Saved data entries:
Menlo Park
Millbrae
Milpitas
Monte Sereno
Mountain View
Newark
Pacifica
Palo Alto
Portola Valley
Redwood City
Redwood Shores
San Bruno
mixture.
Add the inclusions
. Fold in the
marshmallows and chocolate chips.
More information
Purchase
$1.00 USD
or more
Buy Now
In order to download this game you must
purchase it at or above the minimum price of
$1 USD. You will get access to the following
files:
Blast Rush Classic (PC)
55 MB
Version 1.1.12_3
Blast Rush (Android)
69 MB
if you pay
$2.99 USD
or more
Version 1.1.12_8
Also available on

---

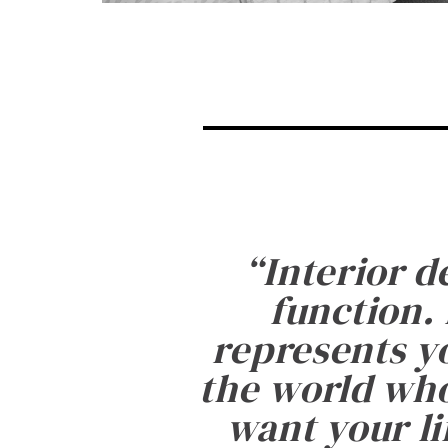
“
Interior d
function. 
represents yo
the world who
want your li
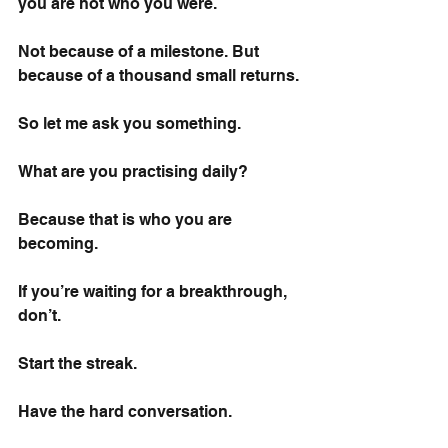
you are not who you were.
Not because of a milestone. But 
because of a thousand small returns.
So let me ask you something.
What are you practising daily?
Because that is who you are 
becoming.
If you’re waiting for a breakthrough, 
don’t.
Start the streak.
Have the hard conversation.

==

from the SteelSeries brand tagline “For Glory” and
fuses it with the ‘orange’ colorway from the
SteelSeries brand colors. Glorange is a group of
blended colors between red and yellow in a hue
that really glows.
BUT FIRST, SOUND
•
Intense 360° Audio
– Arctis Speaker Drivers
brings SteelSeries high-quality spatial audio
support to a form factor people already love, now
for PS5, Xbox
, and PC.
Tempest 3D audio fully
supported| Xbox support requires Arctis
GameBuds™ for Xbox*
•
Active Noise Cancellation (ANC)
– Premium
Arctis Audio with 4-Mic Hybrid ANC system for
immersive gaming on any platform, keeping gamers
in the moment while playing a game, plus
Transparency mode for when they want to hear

Assignment:
For each line above that has the word "Arctis", add one to a tally, and report the final tally alone.

Exercise output:
3